— AIM OF THE EXERCISE —
From the first line through the line containing "analysis of endometrial", transcribe the records exactly and include no other lines.

Data records
++++++++++++++++++++
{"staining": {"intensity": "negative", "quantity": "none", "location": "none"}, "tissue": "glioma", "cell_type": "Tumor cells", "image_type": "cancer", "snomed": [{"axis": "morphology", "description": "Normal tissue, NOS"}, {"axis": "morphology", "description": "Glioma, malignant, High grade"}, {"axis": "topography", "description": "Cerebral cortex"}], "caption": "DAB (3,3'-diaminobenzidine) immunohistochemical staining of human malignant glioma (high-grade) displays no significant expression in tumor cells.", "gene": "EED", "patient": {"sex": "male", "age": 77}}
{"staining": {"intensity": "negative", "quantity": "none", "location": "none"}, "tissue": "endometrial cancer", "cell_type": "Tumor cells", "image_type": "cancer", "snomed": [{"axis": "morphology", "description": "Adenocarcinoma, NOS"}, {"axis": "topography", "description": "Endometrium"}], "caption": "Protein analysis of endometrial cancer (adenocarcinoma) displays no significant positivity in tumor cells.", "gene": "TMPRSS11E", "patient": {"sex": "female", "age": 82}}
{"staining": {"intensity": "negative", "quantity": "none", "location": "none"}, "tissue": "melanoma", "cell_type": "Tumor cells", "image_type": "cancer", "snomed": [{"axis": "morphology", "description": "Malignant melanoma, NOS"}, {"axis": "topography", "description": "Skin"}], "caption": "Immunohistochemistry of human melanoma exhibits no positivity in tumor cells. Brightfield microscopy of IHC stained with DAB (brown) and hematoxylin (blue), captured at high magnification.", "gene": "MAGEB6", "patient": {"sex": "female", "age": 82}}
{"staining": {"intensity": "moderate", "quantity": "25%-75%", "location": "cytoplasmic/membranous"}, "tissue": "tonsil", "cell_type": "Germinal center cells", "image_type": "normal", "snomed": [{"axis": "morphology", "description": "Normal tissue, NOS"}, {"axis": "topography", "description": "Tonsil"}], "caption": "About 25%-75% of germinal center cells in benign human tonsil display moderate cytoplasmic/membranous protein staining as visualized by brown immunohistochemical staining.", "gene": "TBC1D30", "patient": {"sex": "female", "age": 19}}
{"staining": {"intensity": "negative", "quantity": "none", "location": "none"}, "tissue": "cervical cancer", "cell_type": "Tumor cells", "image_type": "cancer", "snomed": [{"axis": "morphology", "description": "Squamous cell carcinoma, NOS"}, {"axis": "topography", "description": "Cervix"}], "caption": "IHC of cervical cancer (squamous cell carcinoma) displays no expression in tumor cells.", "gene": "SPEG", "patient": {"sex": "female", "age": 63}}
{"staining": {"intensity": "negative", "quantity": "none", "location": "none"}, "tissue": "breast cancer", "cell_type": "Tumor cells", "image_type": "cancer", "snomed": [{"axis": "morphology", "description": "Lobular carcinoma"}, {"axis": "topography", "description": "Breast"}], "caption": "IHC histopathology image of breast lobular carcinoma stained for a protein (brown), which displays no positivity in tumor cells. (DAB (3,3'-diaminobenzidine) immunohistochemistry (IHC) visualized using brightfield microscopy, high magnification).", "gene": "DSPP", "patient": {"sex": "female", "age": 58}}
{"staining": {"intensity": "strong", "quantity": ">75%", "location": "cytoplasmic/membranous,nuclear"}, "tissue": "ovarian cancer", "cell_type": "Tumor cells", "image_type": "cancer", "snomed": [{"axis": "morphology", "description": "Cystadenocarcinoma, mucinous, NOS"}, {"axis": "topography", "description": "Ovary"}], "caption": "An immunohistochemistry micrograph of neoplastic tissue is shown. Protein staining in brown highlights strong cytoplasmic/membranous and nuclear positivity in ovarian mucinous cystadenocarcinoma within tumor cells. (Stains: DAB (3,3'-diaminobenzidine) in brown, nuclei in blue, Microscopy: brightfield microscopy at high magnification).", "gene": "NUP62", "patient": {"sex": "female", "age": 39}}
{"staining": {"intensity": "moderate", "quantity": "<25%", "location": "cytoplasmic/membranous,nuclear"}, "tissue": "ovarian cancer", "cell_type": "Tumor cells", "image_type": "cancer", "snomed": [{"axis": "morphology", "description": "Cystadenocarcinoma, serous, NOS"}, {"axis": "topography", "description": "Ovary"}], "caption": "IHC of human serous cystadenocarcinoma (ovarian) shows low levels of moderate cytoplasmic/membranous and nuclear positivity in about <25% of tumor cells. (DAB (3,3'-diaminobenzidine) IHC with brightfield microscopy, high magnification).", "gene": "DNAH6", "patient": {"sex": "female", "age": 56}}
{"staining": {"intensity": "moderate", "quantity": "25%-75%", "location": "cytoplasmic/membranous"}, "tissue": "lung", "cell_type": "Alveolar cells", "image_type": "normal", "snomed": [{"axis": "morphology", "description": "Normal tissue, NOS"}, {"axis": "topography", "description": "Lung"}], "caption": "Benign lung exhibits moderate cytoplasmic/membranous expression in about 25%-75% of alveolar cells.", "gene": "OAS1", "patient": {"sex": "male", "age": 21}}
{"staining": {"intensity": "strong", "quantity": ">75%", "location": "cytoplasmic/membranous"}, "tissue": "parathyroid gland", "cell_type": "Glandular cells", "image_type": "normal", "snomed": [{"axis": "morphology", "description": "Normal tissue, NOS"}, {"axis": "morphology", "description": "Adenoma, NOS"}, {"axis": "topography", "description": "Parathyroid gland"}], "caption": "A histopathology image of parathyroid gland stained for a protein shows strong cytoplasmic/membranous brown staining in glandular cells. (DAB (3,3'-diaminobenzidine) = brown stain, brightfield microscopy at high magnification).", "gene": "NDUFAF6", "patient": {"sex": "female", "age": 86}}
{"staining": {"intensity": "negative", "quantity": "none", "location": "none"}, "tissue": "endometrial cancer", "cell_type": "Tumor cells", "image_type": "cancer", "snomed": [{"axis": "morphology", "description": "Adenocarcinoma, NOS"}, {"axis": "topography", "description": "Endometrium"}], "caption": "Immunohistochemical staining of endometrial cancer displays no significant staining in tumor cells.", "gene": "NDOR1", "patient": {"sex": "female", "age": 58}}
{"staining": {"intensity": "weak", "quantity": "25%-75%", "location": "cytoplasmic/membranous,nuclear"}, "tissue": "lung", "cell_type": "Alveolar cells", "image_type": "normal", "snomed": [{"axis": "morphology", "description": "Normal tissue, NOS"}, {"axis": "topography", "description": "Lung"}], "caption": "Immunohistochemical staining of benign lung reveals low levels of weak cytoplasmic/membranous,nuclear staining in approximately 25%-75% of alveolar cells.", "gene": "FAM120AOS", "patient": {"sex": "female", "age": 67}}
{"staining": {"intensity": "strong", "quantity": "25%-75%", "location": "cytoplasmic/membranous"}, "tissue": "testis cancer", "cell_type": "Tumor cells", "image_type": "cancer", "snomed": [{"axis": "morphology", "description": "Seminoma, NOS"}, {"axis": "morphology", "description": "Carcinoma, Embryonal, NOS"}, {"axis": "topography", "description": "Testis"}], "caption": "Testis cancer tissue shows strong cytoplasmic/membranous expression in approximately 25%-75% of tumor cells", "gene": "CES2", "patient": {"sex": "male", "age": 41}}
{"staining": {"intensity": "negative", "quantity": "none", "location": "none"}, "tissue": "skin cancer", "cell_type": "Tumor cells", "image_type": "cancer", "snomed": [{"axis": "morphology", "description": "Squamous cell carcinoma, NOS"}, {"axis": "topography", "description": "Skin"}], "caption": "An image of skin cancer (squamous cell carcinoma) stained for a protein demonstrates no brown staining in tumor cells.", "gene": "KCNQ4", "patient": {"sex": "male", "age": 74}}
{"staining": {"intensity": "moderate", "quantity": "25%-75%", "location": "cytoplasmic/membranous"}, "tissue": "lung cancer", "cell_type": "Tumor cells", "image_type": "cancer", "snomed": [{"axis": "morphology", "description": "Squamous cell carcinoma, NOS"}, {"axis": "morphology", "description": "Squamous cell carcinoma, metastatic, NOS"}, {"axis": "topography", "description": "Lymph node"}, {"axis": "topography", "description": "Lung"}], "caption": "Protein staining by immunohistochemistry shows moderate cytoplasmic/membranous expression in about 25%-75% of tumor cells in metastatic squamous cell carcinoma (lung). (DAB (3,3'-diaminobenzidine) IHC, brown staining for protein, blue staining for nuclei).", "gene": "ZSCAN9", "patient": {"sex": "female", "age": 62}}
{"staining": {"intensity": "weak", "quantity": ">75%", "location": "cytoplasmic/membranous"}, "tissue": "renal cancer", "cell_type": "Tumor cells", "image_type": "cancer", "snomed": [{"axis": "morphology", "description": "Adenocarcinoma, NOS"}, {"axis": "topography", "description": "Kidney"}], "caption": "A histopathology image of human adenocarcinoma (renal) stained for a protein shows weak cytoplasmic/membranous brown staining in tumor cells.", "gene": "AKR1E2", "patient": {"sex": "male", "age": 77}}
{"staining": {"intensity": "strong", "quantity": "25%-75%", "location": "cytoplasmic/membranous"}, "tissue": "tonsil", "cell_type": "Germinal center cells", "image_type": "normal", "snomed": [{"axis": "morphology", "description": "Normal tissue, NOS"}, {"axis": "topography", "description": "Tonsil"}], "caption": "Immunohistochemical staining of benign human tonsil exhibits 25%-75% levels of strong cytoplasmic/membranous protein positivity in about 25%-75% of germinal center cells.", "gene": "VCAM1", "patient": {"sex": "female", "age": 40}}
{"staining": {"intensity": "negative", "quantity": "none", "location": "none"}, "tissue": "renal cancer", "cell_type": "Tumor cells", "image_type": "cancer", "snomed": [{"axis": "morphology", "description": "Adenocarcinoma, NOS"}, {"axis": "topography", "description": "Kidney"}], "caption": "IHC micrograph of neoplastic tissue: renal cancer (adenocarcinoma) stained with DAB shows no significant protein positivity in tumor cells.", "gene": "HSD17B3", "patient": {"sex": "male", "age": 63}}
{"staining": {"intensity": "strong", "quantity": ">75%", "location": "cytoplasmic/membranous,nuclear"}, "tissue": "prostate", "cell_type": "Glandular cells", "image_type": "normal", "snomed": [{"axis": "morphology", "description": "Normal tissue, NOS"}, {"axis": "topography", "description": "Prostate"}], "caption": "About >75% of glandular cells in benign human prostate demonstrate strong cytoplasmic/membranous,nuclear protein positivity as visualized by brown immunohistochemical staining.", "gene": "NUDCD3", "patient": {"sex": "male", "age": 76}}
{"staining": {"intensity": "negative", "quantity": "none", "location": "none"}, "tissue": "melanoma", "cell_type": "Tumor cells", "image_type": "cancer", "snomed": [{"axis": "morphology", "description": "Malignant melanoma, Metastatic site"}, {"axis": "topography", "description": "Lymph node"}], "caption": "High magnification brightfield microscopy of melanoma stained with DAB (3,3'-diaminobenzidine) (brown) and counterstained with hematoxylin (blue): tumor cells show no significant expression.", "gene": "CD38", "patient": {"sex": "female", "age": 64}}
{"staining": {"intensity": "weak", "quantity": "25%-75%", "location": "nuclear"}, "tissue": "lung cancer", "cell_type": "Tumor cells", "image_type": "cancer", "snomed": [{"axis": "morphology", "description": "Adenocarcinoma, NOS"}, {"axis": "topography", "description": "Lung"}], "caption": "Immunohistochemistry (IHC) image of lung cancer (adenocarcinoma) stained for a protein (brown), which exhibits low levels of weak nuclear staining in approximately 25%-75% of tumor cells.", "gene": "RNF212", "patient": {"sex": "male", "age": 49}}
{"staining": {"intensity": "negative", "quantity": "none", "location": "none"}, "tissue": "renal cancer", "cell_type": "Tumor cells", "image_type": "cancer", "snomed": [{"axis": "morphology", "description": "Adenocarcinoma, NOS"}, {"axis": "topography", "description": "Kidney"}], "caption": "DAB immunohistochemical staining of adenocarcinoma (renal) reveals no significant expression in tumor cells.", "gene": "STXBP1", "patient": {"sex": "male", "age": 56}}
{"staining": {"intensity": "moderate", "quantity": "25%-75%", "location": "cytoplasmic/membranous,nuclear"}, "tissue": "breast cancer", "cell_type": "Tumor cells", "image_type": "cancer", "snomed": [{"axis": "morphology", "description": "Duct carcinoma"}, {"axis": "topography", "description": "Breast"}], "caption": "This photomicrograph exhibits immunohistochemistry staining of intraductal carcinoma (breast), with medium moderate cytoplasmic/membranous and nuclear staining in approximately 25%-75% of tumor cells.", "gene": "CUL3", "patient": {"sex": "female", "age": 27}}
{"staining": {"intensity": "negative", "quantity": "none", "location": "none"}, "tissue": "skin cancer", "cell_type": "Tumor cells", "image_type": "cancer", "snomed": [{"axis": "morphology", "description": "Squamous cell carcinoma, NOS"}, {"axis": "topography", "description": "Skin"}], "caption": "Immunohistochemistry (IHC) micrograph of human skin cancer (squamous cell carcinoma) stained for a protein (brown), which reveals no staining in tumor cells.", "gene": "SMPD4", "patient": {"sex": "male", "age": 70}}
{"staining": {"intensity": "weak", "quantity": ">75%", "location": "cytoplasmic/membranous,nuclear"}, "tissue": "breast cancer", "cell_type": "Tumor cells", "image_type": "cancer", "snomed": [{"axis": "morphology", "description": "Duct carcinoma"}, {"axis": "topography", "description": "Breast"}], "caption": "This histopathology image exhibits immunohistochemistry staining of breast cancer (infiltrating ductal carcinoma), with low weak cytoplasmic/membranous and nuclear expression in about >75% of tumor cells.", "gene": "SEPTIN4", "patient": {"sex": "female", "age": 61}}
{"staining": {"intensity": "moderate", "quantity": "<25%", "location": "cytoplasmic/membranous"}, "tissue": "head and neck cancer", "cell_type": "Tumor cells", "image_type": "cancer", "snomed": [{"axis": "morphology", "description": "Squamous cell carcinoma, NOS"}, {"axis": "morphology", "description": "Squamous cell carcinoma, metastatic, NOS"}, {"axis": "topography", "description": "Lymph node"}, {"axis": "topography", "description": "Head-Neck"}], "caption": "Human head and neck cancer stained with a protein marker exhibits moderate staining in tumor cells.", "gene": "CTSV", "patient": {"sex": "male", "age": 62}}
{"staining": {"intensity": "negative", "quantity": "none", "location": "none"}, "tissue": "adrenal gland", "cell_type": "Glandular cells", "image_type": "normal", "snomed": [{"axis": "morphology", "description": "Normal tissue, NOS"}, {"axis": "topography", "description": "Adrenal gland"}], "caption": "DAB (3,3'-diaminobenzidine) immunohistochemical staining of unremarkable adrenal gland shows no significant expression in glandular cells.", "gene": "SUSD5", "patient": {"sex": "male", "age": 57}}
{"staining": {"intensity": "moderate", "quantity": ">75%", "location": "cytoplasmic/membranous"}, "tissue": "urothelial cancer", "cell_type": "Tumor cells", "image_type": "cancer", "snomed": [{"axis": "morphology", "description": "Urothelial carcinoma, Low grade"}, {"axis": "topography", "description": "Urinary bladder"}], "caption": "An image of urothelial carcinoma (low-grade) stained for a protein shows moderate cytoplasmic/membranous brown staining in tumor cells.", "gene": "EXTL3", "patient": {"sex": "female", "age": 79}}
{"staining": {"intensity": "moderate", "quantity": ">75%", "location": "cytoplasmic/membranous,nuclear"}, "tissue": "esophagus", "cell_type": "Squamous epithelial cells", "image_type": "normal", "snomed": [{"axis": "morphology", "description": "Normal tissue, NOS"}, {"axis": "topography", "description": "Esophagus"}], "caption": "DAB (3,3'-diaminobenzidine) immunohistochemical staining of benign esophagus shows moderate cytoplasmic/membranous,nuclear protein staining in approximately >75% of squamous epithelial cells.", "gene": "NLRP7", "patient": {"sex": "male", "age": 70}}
++++++++++++++++++++
— PROBLEM SOLUTION —
{"staining": {"intensity": "negative", "quantity": "none", "location": "none"}, "tissue": "glioma", "cell_type": "Tumor cells", "image_type": "cancer", "snomed": [{"axis": "morphology", "description": "Normal tissue, NOS"}, {"axis": "morphology", "description": "Glioma, malignant, High grade"}, {"axis": "topography", "description": "Cerebral cortex"}], "caption": "DAB (3,3'-diaminobenzidine) immunohistochemical staining of human malignant glioma (high-grade) displays no significant expression in tumor cells.", "gene": "EED", "patient": {"sex": "male", "age": 77}}
{"staining": {"intensity": "negative", "quantity": "none", "location": "none"}, "tissue": "endometrial cancer", "cell_type": "Tumor cells", "image_type": "cancer", "snomed": [{"axis": "morphology", "description": "Adenocarcinoma, NOS"}, {"axis": "topography", "description": "Endometrium"}], "caption": "Protein analysis of endometrial cancer (adenocarcinoma) displays no significant positivity in tumor cells.", "gene": "TMPRSS11E", "patient": {"sex": "female", "age": 82}}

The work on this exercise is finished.